===== Dataset

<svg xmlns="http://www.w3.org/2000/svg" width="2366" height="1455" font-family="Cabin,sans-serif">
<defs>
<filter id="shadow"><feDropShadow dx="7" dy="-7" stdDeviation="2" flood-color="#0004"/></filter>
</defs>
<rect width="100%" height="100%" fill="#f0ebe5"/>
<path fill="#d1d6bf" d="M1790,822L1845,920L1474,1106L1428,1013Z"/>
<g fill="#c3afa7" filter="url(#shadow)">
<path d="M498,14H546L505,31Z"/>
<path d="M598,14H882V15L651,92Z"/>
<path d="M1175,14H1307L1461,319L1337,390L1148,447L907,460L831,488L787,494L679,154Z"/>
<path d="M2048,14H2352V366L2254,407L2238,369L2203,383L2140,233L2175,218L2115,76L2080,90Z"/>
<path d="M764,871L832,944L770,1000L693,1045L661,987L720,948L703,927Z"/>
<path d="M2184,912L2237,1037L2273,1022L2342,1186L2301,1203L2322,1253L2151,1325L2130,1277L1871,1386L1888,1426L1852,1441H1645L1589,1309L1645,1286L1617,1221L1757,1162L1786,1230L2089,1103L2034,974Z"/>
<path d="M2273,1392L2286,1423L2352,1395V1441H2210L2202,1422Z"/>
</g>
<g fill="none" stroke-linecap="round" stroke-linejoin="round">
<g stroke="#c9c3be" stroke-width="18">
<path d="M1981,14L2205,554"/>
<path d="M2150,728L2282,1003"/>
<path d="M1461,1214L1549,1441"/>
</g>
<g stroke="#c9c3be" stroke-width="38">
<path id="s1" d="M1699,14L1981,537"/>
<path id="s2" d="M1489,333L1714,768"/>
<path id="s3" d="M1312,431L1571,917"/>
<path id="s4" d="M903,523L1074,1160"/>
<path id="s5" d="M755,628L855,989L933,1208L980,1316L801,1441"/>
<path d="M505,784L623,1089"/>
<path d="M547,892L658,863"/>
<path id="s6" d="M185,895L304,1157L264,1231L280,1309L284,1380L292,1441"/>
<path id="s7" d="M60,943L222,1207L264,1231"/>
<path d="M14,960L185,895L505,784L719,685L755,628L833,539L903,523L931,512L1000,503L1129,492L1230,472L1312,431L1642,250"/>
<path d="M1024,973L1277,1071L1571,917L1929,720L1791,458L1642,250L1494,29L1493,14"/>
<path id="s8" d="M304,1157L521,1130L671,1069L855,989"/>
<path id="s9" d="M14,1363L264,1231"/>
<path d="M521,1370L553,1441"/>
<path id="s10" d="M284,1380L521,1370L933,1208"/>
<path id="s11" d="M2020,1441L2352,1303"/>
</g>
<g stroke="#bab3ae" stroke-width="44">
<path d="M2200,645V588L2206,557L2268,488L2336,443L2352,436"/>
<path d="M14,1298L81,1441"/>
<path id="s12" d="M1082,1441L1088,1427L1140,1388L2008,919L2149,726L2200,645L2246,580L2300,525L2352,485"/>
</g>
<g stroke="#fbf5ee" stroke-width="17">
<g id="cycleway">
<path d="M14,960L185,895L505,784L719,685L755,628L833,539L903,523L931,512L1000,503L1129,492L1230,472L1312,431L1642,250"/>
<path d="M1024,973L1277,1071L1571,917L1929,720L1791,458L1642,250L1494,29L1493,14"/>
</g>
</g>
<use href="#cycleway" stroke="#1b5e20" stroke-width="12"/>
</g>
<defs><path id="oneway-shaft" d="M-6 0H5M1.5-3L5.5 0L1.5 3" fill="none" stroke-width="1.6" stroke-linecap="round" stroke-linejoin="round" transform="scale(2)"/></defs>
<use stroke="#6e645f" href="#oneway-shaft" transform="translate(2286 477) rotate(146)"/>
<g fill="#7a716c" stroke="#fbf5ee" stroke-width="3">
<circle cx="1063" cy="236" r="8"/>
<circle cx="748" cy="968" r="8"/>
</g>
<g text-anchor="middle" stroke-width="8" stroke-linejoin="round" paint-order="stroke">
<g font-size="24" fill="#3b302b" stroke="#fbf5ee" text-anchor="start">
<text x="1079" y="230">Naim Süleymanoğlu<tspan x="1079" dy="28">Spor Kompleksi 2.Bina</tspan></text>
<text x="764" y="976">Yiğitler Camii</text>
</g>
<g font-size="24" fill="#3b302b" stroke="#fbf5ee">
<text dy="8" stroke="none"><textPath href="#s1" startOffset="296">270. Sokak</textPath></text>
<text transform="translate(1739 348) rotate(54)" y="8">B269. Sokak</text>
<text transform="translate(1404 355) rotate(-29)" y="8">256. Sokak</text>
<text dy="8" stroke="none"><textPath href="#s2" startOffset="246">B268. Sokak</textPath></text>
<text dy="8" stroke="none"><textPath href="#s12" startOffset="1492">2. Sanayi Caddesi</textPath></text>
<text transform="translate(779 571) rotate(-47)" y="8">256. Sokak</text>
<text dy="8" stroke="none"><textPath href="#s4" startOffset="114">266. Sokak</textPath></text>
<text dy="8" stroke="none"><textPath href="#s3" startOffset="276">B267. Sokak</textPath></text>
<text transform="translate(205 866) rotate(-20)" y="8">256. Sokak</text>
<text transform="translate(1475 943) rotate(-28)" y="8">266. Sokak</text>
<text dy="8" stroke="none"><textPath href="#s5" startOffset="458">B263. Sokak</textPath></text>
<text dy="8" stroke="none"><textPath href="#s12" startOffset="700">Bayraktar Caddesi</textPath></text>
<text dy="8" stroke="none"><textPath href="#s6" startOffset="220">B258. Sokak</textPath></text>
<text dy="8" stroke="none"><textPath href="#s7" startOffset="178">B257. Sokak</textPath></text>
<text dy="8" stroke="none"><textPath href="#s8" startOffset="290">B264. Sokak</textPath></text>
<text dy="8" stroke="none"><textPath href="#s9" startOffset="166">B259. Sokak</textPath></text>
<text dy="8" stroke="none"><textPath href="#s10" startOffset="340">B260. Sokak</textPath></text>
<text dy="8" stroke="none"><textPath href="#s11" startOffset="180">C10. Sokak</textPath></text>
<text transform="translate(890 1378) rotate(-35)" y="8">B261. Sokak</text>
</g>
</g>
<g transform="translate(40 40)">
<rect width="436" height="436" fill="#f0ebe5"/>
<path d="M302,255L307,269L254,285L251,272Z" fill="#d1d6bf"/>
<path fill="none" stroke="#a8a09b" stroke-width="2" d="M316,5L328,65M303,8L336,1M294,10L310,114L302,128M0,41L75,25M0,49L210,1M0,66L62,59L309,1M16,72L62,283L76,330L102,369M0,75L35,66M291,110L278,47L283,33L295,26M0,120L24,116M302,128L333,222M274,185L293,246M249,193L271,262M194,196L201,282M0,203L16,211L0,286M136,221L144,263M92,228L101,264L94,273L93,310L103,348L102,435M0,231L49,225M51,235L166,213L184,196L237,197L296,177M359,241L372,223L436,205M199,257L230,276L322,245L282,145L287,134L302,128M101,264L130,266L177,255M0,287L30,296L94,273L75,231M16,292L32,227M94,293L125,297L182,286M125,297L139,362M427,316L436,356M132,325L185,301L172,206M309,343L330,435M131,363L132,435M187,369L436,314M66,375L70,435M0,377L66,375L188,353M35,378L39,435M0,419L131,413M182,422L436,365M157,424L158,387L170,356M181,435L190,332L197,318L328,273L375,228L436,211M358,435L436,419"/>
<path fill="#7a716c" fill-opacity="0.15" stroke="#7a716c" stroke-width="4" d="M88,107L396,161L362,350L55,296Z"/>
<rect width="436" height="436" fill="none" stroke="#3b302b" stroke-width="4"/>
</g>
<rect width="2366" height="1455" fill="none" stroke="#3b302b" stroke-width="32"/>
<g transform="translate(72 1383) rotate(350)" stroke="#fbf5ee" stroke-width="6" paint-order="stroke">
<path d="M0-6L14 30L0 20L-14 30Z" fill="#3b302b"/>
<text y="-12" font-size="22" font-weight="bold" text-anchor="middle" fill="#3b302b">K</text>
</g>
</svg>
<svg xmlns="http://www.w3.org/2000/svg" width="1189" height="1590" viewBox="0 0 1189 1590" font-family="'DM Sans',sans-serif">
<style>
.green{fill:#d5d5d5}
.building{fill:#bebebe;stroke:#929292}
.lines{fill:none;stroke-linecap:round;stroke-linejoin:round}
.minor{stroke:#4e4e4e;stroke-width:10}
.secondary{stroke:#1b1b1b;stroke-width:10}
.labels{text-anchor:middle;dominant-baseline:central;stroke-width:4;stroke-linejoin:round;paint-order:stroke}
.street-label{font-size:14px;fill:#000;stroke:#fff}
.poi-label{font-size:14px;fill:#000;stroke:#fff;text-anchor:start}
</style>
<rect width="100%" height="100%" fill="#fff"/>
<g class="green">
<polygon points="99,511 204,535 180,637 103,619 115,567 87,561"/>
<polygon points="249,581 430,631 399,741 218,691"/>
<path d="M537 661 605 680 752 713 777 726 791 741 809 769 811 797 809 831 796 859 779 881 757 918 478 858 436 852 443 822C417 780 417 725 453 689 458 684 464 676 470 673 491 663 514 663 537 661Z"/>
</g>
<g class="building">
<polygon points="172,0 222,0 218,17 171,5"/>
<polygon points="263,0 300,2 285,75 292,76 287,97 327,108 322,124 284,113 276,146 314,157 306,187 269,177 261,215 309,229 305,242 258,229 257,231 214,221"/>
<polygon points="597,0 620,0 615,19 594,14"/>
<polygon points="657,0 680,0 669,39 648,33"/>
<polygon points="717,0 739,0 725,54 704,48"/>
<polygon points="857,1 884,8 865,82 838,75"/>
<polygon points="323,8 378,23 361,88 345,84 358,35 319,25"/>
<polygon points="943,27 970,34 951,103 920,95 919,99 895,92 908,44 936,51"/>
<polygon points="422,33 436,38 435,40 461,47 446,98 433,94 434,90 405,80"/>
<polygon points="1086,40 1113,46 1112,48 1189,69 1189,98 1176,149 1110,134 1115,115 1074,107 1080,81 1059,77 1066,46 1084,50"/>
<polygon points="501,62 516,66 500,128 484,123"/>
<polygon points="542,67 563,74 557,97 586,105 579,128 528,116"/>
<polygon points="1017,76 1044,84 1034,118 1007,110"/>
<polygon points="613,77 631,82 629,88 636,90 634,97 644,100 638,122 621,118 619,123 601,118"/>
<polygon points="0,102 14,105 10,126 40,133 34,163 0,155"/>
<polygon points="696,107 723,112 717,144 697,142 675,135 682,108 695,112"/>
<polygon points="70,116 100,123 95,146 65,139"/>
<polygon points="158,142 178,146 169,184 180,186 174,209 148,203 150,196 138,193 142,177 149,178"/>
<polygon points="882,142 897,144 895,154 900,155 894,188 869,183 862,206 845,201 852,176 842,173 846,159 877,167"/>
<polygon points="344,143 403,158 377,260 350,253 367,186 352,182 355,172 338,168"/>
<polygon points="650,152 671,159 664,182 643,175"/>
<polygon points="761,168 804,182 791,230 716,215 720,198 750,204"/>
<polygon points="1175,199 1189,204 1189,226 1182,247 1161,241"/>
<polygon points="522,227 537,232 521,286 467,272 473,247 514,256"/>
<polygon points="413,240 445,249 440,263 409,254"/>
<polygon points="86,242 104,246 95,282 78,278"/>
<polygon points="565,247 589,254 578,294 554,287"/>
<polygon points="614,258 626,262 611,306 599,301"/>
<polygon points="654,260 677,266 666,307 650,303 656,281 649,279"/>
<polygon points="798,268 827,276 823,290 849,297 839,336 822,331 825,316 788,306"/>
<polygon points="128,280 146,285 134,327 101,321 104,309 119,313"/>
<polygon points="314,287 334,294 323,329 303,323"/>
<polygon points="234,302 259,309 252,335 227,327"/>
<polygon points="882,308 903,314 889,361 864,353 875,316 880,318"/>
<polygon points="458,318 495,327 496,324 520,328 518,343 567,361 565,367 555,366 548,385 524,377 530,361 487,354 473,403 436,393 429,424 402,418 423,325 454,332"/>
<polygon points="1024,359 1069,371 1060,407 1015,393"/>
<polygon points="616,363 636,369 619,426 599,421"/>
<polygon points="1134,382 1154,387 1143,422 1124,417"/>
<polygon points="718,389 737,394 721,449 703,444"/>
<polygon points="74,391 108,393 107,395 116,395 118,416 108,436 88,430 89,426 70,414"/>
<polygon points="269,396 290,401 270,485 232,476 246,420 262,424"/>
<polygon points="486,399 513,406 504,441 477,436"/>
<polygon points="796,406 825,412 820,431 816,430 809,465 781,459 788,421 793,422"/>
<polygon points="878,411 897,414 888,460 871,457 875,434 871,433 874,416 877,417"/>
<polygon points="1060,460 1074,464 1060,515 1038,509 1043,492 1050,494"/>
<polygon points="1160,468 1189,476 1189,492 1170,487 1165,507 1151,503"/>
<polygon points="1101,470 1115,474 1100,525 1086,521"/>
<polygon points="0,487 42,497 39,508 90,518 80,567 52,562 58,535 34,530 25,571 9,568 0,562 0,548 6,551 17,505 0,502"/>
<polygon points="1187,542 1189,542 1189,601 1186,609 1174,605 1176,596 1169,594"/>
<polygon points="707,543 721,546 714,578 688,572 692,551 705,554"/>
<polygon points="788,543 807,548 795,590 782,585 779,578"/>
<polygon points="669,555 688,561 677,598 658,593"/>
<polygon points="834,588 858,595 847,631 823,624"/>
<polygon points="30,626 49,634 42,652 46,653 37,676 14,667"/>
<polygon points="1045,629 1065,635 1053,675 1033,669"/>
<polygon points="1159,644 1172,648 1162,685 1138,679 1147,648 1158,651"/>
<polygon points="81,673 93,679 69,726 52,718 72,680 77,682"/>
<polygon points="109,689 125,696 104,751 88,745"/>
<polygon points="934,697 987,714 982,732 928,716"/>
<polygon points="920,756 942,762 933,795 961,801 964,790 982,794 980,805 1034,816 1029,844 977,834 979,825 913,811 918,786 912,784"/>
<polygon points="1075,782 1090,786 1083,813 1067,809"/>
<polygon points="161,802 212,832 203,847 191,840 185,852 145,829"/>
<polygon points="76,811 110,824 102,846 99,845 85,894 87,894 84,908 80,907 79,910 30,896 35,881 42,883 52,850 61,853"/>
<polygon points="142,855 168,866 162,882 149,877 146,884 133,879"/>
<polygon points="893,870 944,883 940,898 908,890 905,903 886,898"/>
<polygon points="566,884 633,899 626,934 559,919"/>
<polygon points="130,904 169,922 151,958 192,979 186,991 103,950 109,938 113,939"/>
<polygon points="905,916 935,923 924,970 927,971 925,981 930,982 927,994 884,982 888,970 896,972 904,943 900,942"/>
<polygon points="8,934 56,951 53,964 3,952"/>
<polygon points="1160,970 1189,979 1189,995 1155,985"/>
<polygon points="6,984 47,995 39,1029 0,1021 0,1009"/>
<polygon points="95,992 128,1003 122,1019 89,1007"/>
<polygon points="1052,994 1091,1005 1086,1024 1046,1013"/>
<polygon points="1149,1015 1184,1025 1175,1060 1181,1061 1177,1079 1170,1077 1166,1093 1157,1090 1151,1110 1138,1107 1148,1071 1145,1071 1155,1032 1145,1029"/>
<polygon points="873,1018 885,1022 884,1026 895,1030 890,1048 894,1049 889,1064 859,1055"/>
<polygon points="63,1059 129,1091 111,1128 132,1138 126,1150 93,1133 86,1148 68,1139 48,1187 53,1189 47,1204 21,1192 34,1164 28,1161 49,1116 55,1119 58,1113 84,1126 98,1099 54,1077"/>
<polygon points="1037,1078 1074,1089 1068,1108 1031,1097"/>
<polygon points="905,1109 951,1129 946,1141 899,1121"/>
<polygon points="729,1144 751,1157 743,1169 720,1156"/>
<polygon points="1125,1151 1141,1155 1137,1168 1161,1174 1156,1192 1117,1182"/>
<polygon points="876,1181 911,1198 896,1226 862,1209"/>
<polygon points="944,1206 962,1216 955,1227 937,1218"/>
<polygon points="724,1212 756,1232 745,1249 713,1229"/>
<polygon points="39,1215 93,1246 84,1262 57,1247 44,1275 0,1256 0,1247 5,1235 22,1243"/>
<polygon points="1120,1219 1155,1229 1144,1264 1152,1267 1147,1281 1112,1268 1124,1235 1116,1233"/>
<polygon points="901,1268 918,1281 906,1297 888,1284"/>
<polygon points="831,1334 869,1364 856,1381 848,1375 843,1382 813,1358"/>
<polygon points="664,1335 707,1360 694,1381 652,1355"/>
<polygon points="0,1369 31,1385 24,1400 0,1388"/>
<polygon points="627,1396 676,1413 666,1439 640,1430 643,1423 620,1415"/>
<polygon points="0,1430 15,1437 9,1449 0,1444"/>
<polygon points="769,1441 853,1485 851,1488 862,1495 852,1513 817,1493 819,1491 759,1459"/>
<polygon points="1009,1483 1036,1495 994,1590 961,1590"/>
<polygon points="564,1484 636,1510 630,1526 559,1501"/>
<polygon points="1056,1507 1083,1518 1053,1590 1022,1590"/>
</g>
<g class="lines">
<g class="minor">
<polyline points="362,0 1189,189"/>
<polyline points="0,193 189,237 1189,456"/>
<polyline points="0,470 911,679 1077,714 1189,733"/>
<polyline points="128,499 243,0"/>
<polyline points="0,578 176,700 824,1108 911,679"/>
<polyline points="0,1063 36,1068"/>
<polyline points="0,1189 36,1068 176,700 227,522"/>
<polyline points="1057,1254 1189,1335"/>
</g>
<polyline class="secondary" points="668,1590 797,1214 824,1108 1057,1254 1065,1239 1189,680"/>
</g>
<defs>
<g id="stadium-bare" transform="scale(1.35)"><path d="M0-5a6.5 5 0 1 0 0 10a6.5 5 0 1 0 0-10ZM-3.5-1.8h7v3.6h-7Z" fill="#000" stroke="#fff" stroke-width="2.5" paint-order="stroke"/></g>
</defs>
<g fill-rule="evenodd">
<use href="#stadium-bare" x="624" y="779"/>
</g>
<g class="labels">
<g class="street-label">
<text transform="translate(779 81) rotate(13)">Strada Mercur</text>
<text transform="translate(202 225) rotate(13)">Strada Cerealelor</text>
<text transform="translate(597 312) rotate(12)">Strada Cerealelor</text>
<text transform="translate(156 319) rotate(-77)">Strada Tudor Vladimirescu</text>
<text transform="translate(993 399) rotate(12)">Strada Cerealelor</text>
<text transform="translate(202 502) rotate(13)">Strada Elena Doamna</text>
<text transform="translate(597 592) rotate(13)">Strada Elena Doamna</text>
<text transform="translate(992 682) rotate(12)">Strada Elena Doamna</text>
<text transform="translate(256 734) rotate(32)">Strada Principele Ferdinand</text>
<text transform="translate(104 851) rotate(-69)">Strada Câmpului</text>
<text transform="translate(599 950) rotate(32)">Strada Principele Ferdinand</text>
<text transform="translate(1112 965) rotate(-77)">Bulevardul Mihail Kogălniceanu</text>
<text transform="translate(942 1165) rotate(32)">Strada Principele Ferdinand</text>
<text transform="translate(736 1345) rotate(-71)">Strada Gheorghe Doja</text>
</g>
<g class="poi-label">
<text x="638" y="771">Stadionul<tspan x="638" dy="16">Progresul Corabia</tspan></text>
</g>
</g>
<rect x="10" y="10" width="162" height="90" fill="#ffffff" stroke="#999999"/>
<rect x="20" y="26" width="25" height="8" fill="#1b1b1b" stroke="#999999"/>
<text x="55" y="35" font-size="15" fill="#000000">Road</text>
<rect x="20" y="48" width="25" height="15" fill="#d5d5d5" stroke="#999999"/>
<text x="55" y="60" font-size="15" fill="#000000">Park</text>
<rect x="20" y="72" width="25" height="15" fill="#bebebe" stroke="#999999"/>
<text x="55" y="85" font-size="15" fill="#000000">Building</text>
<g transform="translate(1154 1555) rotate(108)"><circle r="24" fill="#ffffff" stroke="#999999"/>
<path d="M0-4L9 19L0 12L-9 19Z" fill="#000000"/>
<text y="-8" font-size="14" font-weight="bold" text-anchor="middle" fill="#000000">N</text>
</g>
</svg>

==========

Check each line of the material for the word "lines", then say how many have it. Give the number only.

# Response to the exercise
2